Alix décela l'embarras de sa meilleure amie, au moment de remercier chaleureusement la nouvelle venue. Aussi sauta-t-elle sur l'occasion, lorsque Délia l'invita à la salle de bain, soi-disant pour lui montrer le fabuleux eye-liner que son père lui avait fait parvenir la veille.

— Il est top, hein ? insista-t-elle en appliquant la pointe du feutre au bord de l’œil d'Alix.

— Il est précis, oui.

— Mais ne parle pas, bordel ! Tu vas me faire bouger !

Concentrée sur le maquillage, Délia ne se doutait pas que l’œil affûté de son amie la sondait sans relâche. Avait-elle invité Aurélie avec l'unique espoir que son cadeau la décevrait ? Que l'ignorance de la rouquine justifierait son dédain ? La considération et la générosité d'Aurélie contrecarraient, pour sûr, ces plans machiavéliques.

— Elle est sympa, ta pote, décréta brusquement Délia, au moment de passer à l'autre œil.

— Vraiment ?

— Vraiment. Je m'attendais pas à ce qu'elle se ramène, et encore moins à ce qu'elle me fasse un cadeau. Un vrai cadeau, je veux dire. Mais elle a pris le temps de se renseigner. J'imagine qu'elle t'as demandé ce qui me ferait plaisir. Enfin, c'est gentil de sa part.

— Eh, vous complotez quoi toutes les deux ? les interrompit Aurélie en entrouvrant la porte.

— On cause sur toi, poulette, la taquina Délia. Allez, amène-toi, je vais te faire les yeux !

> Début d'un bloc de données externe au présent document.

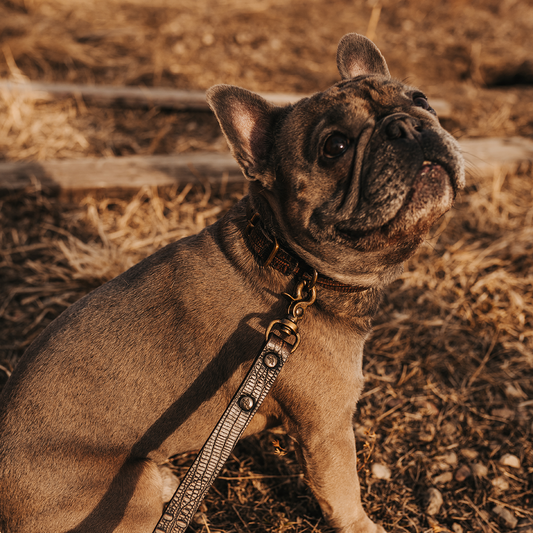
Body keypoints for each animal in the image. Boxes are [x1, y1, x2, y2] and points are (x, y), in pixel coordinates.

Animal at [0, 34, 464, 532]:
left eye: (422, 100)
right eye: (335, 146)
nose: (406, 125)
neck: (292, 267)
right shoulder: (329, 429)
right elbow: (345, 493)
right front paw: (365, 525)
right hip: (133, 492)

Leur cadette se fraya un passage entre elles, dans l'étroite salle de bain. Amassées entre la baignoire au rideau capricieux et le lavabo encombré de produits de beauté, les trois camarades se peignaient mutuellement le regard. De fil en aiguille, un invraisemblable hasard fit d'Aurélie la maquilleuse attitrée de la star éphémère. Elle, répétait à tout bout de champ qu'elle avait dix-huit ans, l'âge tant attendu où elle pourrait picoler en boîte de nuit et miser son peu de fortune sur des machines à sous au milieu de joueurs de poker tout droit sortis d'Ocean's Eleven. Ce qui tombait rudement bien car, le soir même, son père l’emmènerait célébrer cela en grande pompe au casino.

— Pour vous, ce sera soirée pyjama ! raillait-elle. Moi, maintenant, je suis une adulte.

D'adulte, elle n'avait décidément que l'âge légal.